First, two states constitute the majority of the production of gold in the United States - Alaska and Nevada. While Alaskan gold opportunities are currently in the headlines due to Discovery Channel's Gold Rush reality series, it is clear the real gold rush is in Nevada. In 2011, Nevada accounted for 73.5 percent of all gold production in the country. Its next closest competitor, Alaska, only managed a 10.6 percent share of production. Even more telling is that the following states -- Arizona, California, Colorado, Idaho, Montana, New Mexico, South Dakota, Utah and Washington - combined gold production produced less than 16% of the gold taken from U.S. soil. Nevada is in both senses of the word, a gold mine for the U.S.
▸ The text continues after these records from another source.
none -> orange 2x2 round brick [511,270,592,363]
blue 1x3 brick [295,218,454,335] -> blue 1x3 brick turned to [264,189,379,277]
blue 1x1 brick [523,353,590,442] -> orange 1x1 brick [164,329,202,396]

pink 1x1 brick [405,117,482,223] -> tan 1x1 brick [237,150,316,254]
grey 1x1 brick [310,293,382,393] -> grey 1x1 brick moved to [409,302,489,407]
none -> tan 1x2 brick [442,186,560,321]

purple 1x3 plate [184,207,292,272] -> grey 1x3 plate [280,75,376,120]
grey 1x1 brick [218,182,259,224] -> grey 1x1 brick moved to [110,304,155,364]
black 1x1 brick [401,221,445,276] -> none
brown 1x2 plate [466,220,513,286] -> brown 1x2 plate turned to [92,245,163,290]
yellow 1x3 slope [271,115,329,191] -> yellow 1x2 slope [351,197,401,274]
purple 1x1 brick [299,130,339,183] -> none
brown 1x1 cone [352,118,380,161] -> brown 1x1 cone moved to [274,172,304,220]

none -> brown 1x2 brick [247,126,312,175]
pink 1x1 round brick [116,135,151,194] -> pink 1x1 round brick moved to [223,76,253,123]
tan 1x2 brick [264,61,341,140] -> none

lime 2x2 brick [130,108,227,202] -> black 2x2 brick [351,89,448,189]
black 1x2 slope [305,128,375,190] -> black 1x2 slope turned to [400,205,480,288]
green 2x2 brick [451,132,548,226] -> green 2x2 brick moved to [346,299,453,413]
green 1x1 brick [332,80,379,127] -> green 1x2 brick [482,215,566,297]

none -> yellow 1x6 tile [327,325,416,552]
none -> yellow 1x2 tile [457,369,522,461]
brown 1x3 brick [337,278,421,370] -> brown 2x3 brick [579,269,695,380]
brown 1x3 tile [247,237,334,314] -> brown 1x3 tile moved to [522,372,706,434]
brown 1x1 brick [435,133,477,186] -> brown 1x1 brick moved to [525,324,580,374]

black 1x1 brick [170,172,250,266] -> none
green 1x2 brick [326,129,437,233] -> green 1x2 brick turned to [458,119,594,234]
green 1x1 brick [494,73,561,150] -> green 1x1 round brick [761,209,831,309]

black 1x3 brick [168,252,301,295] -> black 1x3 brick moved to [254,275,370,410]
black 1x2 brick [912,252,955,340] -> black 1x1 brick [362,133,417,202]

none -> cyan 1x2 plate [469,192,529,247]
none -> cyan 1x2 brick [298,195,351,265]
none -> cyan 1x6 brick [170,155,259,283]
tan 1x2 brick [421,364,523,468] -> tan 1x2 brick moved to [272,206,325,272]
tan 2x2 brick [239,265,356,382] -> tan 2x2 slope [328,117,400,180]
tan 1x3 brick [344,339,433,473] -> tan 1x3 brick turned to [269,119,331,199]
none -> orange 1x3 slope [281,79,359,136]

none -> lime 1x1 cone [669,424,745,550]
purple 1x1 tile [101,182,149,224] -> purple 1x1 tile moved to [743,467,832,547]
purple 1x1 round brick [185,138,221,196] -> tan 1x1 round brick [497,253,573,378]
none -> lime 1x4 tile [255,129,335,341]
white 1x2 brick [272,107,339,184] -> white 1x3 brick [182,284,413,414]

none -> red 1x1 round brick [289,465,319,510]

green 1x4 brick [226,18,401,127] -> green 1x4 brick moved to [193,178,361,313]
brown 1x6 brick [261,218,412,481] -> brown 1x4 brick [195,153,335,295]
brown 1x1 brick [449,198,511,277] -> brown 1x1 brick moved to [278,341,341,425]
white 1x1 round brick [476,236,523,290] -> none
Second, the gold production numbers in 2012 are currently behind the pace set in 2011 by about 3.5 percent. While gold production isn't exactly an evenly paced endeavor, this downturn in production is bullish for gold fund investors. In 2011 the United States was the third-largest producer of gold behind Australia and gold production leader China. The U.S. was responsible for close to 10 percent of worldwide gold production. Below is the 2011 gold production numbers by country sourced from the USGS via Wikipedia.
Gold Fund Takeaways
Going forward, gold fund investors in products like the SPDR Gold Trust (GLD) and the iShares Gold Trust (IAU) should keep an eye on U.S. gold production rates. They have the potential to materially influence the supply side of gold prices and hence the value of gold fund shares.